Una pequeña y gran Navidad

 

  • En primer lugar, Alicia no creía en la Navidad. Desde que sus amigas, empoderadas por el único e irremediable afán de convencer, le dijeron que creer en la magia de la Navidad era una insensatez, adoptó una actitud defensiva ante todo aquello relacionado con el encanto y atractivo de estas celebraciones. Y no era, por supuesto que no, una faceta que diera gusto ver, mucho menos cuando esta se encarnaba en una personita de pequeñas e insignificantes dimensiones, querido lector. Se trataba, pues, de una chiquilla que apenas había testimoniado siete inviernos. Y cuando digo "personita", lo hago basándome en la comparación con sus padres, que son de un tamaño desmesurado; y, como no, en comparación con sus dos hermanos menores que, aunque sigan siendo gigantes para mí, son los más diminutos de su especie. 

     

    En segundo lugar, fui el único que decidió tomar acción en este asunto. Ni los pastorcillos, ni los fuertes leñadores, ni los avariciosos mercantes se hicieron eco de mis palabras.

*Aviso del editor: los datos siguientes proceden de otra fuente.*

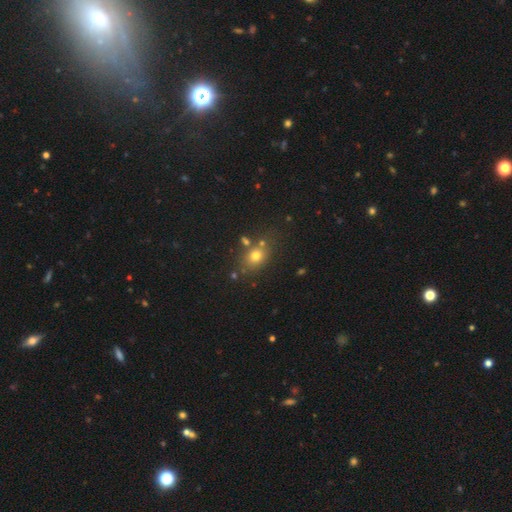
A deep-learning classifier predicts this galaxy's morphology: This is likely a smooth galaxy (72%). How rounded: possibly in between (54%). Merging: likely none (69%).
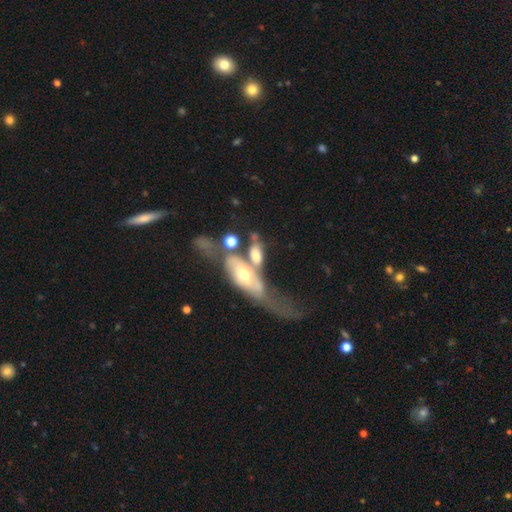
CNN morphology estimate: This appears to be a featured or disk galaxy (47%). Merging: merger (54%).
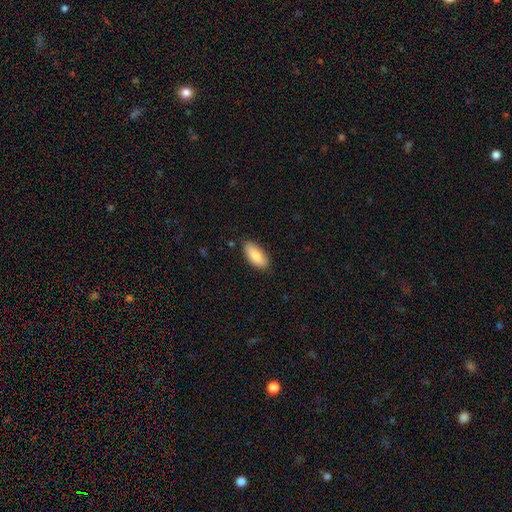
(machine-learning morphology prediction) Q: Smooth or featured?
A: smooth (84%); runner-up: featured or disk (10%)
Q: How rounded?
A: in between (87%); runner-up: cigar-shaped (11%)
Q: Merging?
A: none (82%); runner-up: minor disturbance (14%)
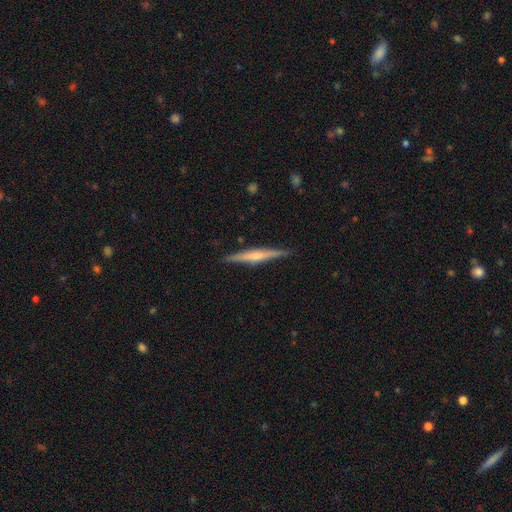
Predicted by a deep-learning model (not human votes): A featured or disk galaxy (64%) viewed edge-on (98%) with a rounded central bulge (63%).

Vote fractions:
- Smooth or featured? featured or disk: 64% / smooth: 30% / star or artifact: 6%
- Edge-on disk? yes: 98% / no: 2%
- Edge-on bulge? rounded: 63% / none: 22% / boxy: 15%
- Merging? none: 89% / minor disturbance: 8% / major disturbance: 2% / merger: 1%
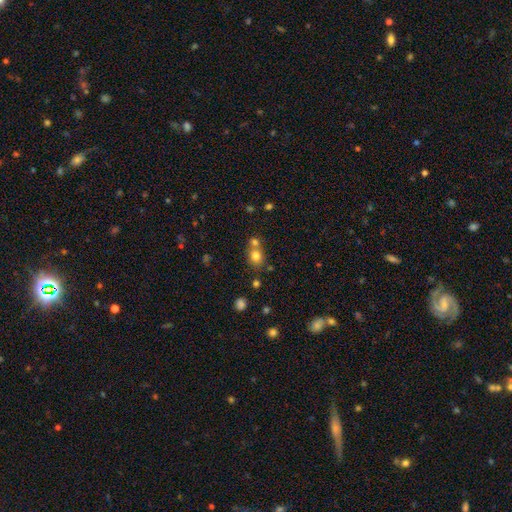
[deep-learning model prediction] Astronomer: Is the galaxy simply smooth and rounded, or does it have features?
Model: smooth — 77%.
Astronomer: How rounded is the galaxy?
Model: round — 69%.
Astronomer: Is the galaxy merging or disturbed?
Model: none — 52% (runner-up: merger, 37%).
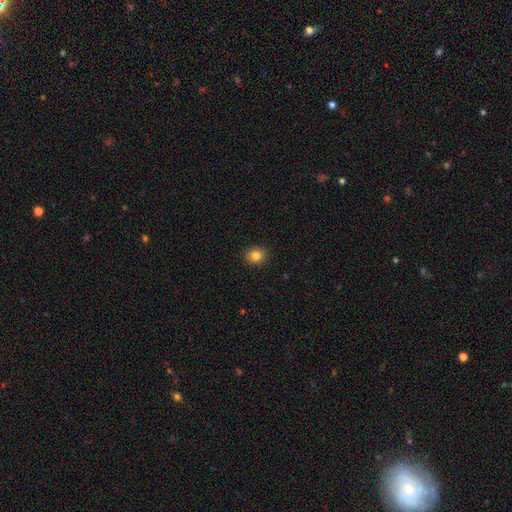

Mucha menos atención me prestaron los sabios y entendidos. Todos ellos, incluso el glorioso ángel que iluminaba con luz tenue el nacimiento, pensaron que ya era demasiado tarde para recuperar a Alicia. Y exponían sus razones diciendo: «¿Se ha visto alguna vez actuar a un pesebre en defensa de los vivos? ¿Lo hemos hecho nosotros con alguna generación de esta familia? No tenemos ninguna obligación de hacer creer al que no cree, ni de exponer el camino correcto a aquellos que lo han perdido, ni mucho menos de ayudar a los que lo necesitan». A todas estas alegaciones, yo respondía: «¿Y de ayudar a los que lo merecen? Alicia nos ha honrado año tras año, en cada Navidad, en cada nacimiento». Además, lector, y esto debe quedar muy claro porque era el motivo principal de toda su renuncia: no querían que una persona del mundo de los vivos, aquel mundo atacado y castigado por un virus arrebatador de compañía, entrase en las inmediaciones del belén. «¡Es un riesgo para todos nosotros!» exclamaban. «No permitiremos que una infección egoísta de poca habilidad para la compasión entre en manos de una joven chica y arruine todos y cada uno de nuestros negocios, o que acabe con la unidad de nuestras familias». Los Reyes Magos, como cada invierno, aún tenían un largo camino de siete días por delante. Y bien seguro estaba de que no les haría ninguna gracia saber que Alicia había dejado en segundo plano su fe en ellos y en su prodigiosa magia.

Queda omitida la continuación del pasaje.